With speculation rife over who will be taking over as manager of Manchester United FC in the coming season, any talk of appointing current caretaker and former player Ole Gunnar Solskjaer is strictly under wraps.
With limited experience in top-flight football, the Norwegian currently in charge of the biggest club in the world has renewed players’ confidence and attacking flair. The turnaround from ex-manager Jose Mourinho’s dismal performance this season can be explained by what social psychologists call the social identity approach – the study of interpersonal relationships and emotional connections within a group.
Solskjaer scored 126 goals for Manchester United between 1996 and 2007 under manager Alex Ferguson, but he is best remembered for coming off the bench to score in the 93rd minute of the 1999 Champions League final against Bayern Munich in Barcelona. His winning goal in the dying seconds of this legendary match gained him the respect and adulation of fans and a place in the club’s history.
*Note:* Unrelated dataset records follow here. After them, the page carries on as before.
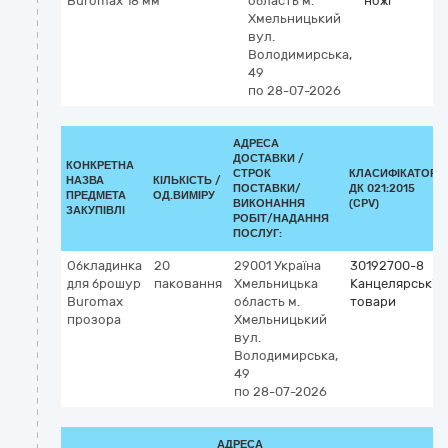
Buromax 18 мм
область
м.
ножі
Хмельницький
вул.
Володимирська,
49
по 28-07-2026
АДРЕСА
ДОСТАВКИ /
КОНКРЕТНА
СТРОК
КЛАСИФІКАТОР
НАЗВА
КІЛЬКІСТЬ /
ПОСТАВКИ/
ДК 021:2015
ПРЕДМЕТА
ОД.ВИМІРУ
ВИКОНАННЯ
(CPV)
ЗАКУПІВЛІ
РОБІТ/НАДАННЯ
ПОСЛУГ:
Обкладинка
20
29001
Україна
30192700-8
для брошур
паковання
Хмельницька
Канцелярські
Buromax
область
м.
товари
прозора
Хмельницький
вул.
Володимирська,
49
по 28-07-2026
АДРЕСА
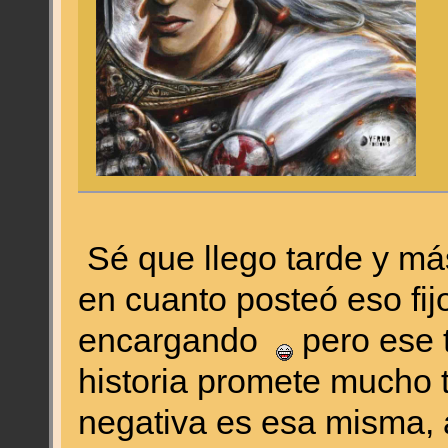
Sé que llego tarde y má
en cuanto posteó eso fij
encargando
pero ese t
historia promete mucho t
negativa es esa misma, 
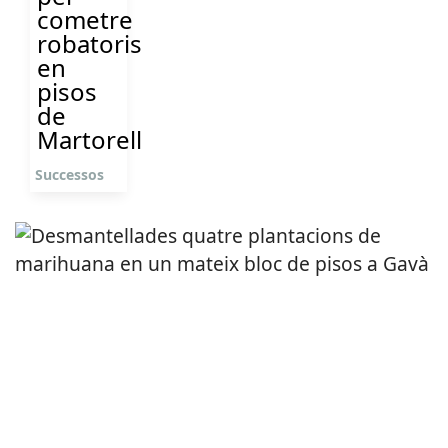
cometre
robatoris
en
pisos
de
Martorell
Successos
When he was appointed interim manager the day after Mourinho was sacked, Manchester United’s executive vice-chairman Ed Woodward said:
Ole Gunnar Solskjaer’s history at Manchester United means he lives and breathes the culture here and everyone at the club is delighted to have him back. We are confident he will unite the players and the fans as we head into the second half of the season.
Leading and managing
The way a manager leads can have major implications for the way a team performs. Once, a leader with “special” qualities, such as superior intelligence and self-confidence (like Mourinho), was likely to be regarded as effective and influential. But current research into effective leadership styles indicate that this is not the case.
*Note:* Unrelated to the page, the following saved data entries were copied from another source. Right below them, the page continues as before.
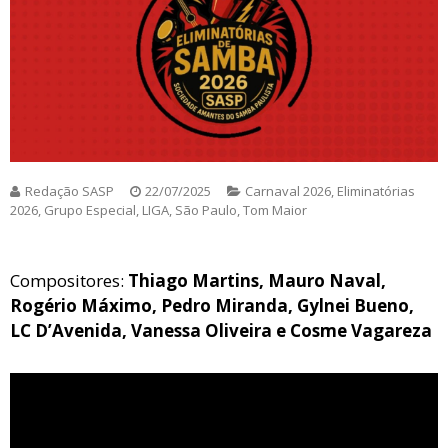
Redação SASP
22/07/2025
Carnaval 2026
,
Eliminatórias
2026
,
Grupo Especial
,
LIGA
,
São Paulo
,
Tom Maior
Compositores:
Thiago Martins, Mauro Naval,
Rogério Máximo, Pedro Miranda, Gylnei Bueno,
LC D’Avenida, Vanessa Oliveira e Cosme Vagareza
It has been established that an emotional bond between manager and players brings trust, respect and increased effort towards attaining team goals. Usually, this relationship is developed over time through shared experiences. Yet Solskjaer has managed to gain this trust, respect and effort with minimal time to make it happen.
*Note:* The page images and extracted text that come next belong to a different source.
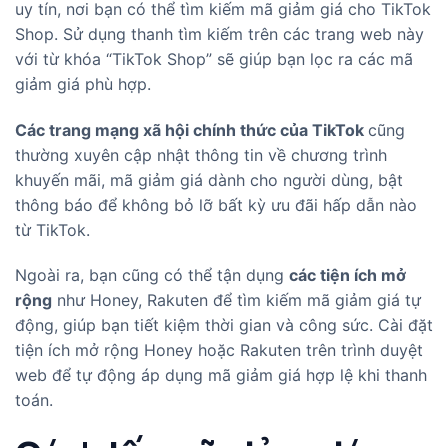
uy tín, nơi bạn có thể tìm kiếm mã giảm giá cho TikTok
Shop. Sử dụng thanh tìm kiếm trên các trang web này
với từ khóa “TikTok Shop” sẽ giúp bạn lọc ra các mã
giảm giá phù hợp.
Các trang mạng xã hội chính thức của TikTok
cũng
thường xuyên cập nhật thông tin về chương trình
khuyến mãi, mã giảm giá dành cho người dùng, bật
thông báo để không bỏ lỡ bất kỳ ưu đãi hấp dẫn nào
từ TikTok.
Ngoài ra, bạn cũng có thể tận dụng
các tiện ích mở
rộng
như Honey, Rakuten để tìm kiếm mã giảm giá tự
động, giúp bạn tiết kiệm thời gian và công sức. Cài đặt
tiện ích mở rộng Honey hoặc Rakuten trên trình duyệt
web để tự động áp dụng mã giảm giá hợp lệ khi thanh
toán.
Research tells us that successful leaders are able to identify and communicate a clear vision and values to their team, knowing what it means to belong and pushing players towards performance excellence. The atmosphere, values, beliefs, connectedness and spirit of Manchester United were ingrained by Ferguson’s 26-year stewardship and his subsequent legacy.
So, when his protege took the reigns, understanding the unique qualities that define Manchester United, Solskjaer was more likely to be respected and listened to. In his first few weeks in charge, Solskjaer has brought the players together and a return to the relentless squad they are known to be.
As with former United hero Ryan Giggs’s short interim appointment in 2014, it is not the manager’s own will that can change or create something new, because he is required to adhere to and advance the established culture that already exists at the club. Rather unfairly for a manager who is an outsider, “one of us” (that is, one who knows what it means to be part of Manchester United) will, most of the time, be more favourably regarded than someone from outside of the club’s culture.
Irrespective of context, a manager who has no emotional connections with the team, is more likely to affect players negatively. Players can feel threatened when facing competition if they perceive a lack of emotional connection with their manager, thus reducing the level of drive and performance.
Stress and performance
Recent research has identified that a leader with whom a person feels an emotional connection (as a result of shared values and vision) can have an effect on levels of stress and performance. Stress is not inherently bad. When players feel they can cope with the demands of a situation, the resultant stress is likely to be helpful in terms of driving performance. This is known as a “challenge state”, which is beneficial for health and performance.
Conversely, feeling unable to cope with the demands of the situation is likely to be detrimental to health and performance, and is known as a “threat state”. I do not use stress in its common usage, to mean fatigue and overload, where a lot is bad, and little is good. Stress can be both helpful and unhelpful.
The benefits of a challenge state are derived from the increases in efficiency of blood flow to the brain and muscles, with threat states having the opposite effect. Recent research has identified that those who have little emotional connection with their leader are more likely to experience a threat state, which is bad for health and performance.
This has far-reaching implications that can explain recent events at Manchester United. By introducing a manager who understands the deeply entrenched values and vision of the club, a strong emotional connection has developed in a short space of time, contributing to positive stress and improved performance of players.
Based on the club’s recent successes, it is telling that the negative stress afflicting the team occurred before Solskjaer’s appointment, and has seemingly quickly disappeared since his arrival.
From this change in Manchester United’s fortunes, it is clear that strong respectful relationships and genuine emotional connections play a large part in the way a team functions. The ability to lead in this way should not be overlooked in a manager, even if actual experience in the job is lacking.